## TASK DETAILS
Print the records below verbatim.

Stored data entries
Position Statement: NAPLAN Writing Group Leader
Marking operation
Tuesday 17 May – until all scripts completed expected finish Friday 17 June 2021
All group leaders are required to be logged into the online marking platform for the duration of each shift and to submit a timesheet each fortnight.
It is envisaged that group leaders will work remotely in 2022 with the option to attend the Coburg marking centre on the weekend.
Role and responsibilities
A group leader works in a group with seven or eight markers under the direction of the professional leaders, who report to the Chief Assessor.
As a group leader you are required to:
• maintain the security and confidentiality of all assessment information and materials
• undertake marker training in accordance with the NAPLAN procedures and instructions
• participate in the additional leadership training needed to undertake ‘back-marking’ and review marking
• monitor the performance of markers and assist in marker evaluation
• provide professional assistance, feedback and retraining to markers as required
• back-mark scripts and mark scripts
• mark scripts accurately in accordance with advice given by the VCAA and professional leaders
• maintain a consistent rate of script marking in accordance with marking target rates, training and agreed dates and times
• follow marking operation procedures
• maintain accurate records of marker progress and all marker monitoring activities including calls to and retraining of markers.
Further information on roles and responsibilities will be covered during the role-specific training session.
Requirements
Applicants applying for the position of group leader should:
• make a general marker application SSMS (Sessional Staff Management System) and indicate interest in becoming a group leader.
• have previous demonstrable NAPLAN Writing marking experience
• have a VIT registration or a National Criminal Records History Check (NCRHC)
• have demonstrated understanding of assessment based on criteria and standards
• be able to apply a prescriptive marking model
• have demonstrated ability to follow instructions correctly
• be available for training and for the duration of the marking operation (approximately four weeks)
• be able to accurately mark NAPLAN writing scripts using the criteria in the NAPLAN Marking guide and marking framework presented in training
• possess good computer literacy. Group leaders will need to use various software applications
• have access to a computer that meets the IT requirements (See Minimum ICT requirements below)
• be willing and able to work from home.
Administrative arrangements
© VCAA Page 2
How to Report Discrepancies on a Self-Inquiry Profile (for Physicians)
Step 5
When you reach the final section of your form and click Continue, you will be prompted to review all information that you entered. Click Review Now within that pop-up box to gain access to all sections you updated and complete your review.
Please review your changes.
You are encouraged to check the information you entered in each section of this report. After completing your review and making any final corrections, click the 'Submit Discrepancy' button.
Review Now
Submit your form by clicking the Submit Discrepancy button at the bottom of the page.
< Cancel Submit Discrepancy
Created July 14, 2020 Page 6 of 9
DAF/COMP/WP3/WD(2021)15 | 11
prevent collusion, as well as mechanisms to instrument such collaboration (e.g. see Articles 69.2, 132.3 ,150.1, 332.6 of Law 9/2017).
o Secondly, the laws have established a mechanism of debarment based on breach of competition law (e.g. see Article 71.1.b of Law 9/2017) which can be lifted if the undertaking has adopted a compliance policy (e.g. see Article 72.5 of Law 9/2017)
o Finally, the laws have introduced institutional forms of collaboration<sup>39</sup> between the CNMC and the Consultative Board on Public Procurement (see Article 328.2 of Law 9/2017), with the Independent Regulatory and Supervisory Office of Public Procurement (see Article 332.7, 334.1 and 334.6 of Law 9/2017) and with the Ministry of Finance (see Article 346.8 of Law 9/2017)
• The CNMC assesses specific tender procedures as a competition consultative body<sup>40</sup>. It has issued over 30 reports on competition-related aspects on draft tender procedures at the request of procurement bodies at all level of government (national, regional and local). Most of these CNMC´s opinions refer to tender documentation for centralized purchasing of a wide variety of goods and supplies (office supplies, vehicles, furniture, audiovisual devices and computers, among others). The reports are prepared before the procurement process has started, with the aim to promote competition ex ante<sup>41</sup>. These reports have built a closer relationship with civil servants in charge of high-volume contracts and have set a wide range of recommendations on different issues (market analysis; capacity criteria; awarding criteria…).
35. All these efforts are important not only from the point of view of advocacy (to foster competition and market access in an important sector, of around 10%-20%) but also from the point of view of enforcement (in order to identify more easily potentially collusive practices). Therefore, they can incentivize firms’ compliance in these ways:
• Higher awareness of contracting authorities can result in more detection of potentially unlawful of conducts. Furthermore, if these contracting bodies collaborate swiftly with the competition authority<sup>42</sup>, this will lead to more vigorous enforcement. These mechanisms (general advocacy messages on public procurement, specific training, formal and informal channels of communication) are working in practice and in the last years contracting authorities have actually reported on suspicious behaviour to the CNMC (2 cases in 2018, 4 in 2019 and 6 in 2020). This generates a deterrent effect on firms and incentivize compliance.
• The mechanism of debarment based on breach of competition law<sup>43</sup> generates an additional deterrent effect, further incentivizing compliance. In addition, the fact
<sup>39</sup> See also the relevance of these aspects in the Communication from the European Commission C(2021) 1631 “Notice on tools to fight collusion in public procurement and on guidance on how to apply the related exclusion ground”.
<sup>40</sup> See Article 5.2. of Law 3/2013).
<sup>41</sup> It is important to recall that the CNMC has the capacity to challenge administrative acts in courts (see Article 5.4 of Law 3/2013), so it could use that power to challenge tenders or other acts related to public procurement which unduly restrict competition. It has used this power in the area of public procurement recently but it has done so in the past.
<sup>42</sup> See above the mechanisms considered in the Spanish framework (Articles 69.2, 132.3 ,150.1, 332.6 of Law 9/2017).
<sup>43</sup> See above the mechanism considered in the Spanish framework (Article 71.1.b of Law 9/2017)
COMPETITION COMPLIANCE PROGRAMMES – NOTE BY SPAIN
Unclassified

## TASK RESULT
Position Statement: NAPLAN Writing Group Leader
Marking operation
Tuesday 17 May – until all scripts completed expected finish Friday 17 June 2021
All group leaders are required to be logged into the online marking platform for the duration of each shift and to submit a timesheet each fortnight.
It is envisaged that group leaders will work remotely in 2022 with the option to attend the Coburg marking centre on the weekend.
Role and responsibilities
A group leader works in a group with seven or eight markers under the direction of the professional leaders, who report to the Chief Assessor.
As a group leader you are required to:
• maintain the security and confidentiality of all assessment information and materials
• undertake marker training in accordance with the NAPLAN procedures and instructions
• participate in the additional leadership training needed to undertake ‘back-marking’ and review marking
• monitor the performance of markers and assist in marker evaluation
• provide professional assistance, feedback and retraining to markers as required
• back-mark scripts and mark scripts
• mark scripts accurately in accordance with advice given by the VCAA and professional leaders
• maintain a consistent rate of script marking in accordance with marking target rates, training and agreed dates and times
• follow marking operation procedures
• maintain accurate records of marker progress and all marker monitoring activities including calls to and retraining of markers.
Further information on roles and responsibilities will be covered during the role-specific training session.
Requirements
Applicants applying for the position of group leader should:
• make a general marker application SSMS (Sessional Staff Management System) and indicate interest in becoming a group leader.
• have previous demonstrable NAPLAN Writing marking experience
• have a VIT registration or a National Criminal Records History Check (NCRHC)
• have demonstrated understanding of assessment based on criteria and standards
• be able to apply a prescriptive marking model
• have demonstrated ability to follow instructions correctly
• be available for training and for the duration of the marking operation (approximately four weeks)
• be able to accurately mark NAPLAN writing scripts using the criteria in the NAPLAN Marking guide and marking framework presented in training
• possess good computer literacy. Group leaders will need to use various software applications
• have access to a computer that meets the IT requirements (See Minimum ICT requirements below)
• be willing and able to work from home.
Administrative arrangements
© VCAA Page 2
How to Report Discrepancies on a Self-Inquiry Profile (for Physicians)
Step 5
When you reach the final section of your form and click Continue, you will be prompted to review all information that you entered. Click Review Now within that pop-up box to gain access to all sections you updated and complete your review.
Please review your changes.
You are encouraged to check the information you entered in each section of this report. After completing your review and making any final corrections, click the 'Submit Discrepancy' button.
Review Now
Submit your form by clicking the Submit Discrepancy button at the bottom of the page.
< Cancel Submit Discrepancy
Created July 14, 2020 Page 6 of 9
DAF/COMP/WP3/WD(2021)15 | 11
prevent collusion, as well as mechanisms to instrument such collaboration (e.g. see Articles 69.2, 132.3 ,150.1, 332.6 of Law 9/2017).
o Secondly, the laws have established a mechanism of debarment based on breach of competition law (e.g. see Article 71.1.b of Law 9/2017) which can be lifted if the undertaking has adopted a compliance policy (e.g. see Article 72.5 of Law 9/2017)
o Finally, the laws have introduced institutional forms of collaboration<sup>39</sup> between the CNMC and the Consultative Board on Public Procurement (see Article 328.2 of Law 9/2017), with the Independent Regulatory and Supervisory Office of Public Procurement (see Article 332.7, 334.1 and 334.6 of Law 9/2017) and with the Ministry of Finance (see Article 346.8 of Law 9/2017)
• The CNMC assesses specific tender procedures as a competition consultative body<sup>40</sup>. It has issued over 30 reports on competition-related aspects on draft tender procedures at the request of procurement bodies at all level of government (national, regional and local). Most of these CNMC´s opinions refer to tender documentation for centralized purchasing of a wide variety of goods and supplies (office supplies, vehicles, furniture, audiovisual devices and computers, among others). The reports are prepared before the procurement process has started, with the aim to promote competition ex ante<sup>41</sup>. These reports have built a closer relationship with civil servants in charge of high-volume contracts and have set a wide range of recommendations on different issues (market analysis; capacity criteria; awarding criteria…).
35. All these efforts are important not only from the point of view of advocacy (to foster competition and market access in an important sector, of around 10%-20%) but also from the point of view of enforcement (in order to identify more easily potentially collusive practices). Therefore, they can incentivize firms’ compliance in these ways:
• Higher awareness of contracting authorities can result in more detection of potentially unlawful of conducts. Furthermore, if these contracting bodies collaborate swiftly with the competition authority<sup>42</sup>, this will lead to more vigorous enforcement. These mechanisms (general advocacy messages on public procurement, specific training, formal and informal channels of communication) are working in practice and in the last years contracting authorities have actually reported on suspicious behaviour to the CNMC (2 cases in 2018, 4 in 2019 and 6 in 2020). This generates a deterrent effect on firms and incentivize compliance.
• The mechanism of debarment based on breach of competition law<sup>43</sup> generates an additional deterrent effect, further incentivizing compliance. In addition, the fact
<sup>39</sup> See also the relevance of these aspects in the Communication from the European Commission C(2021) 1631 “Notice on tools to fight collusion in public procurement and on guidance on how to apply the related exclusion ground”.
<sup>40</sup> See Article 5.2. of Law 3/2013).
<sup>41</sup> It is important to recall that the CNMC has the capacity to challenge administrative acts in courts (see Article 5.4 of Law 3/2013), so it could use that power to challenge tenders or other acts related to public procurement which unduly restrict competition. It has used this power in the area of public procurement recently but it has done so in the past.
<sup>42</sup> See above the mechanisms considered in the Spanish framework (Articles 69.2, 132.3 ,150.1, 332.6 of Law 9/2017).
<sup>43</sup> See above the mechanism considered in the Spanish framework (Article 71.1.b of Law 9/2017)
COMPETITION COMPLIANCE PROGRAMMES – NOTE BY SPAIN
Unclassified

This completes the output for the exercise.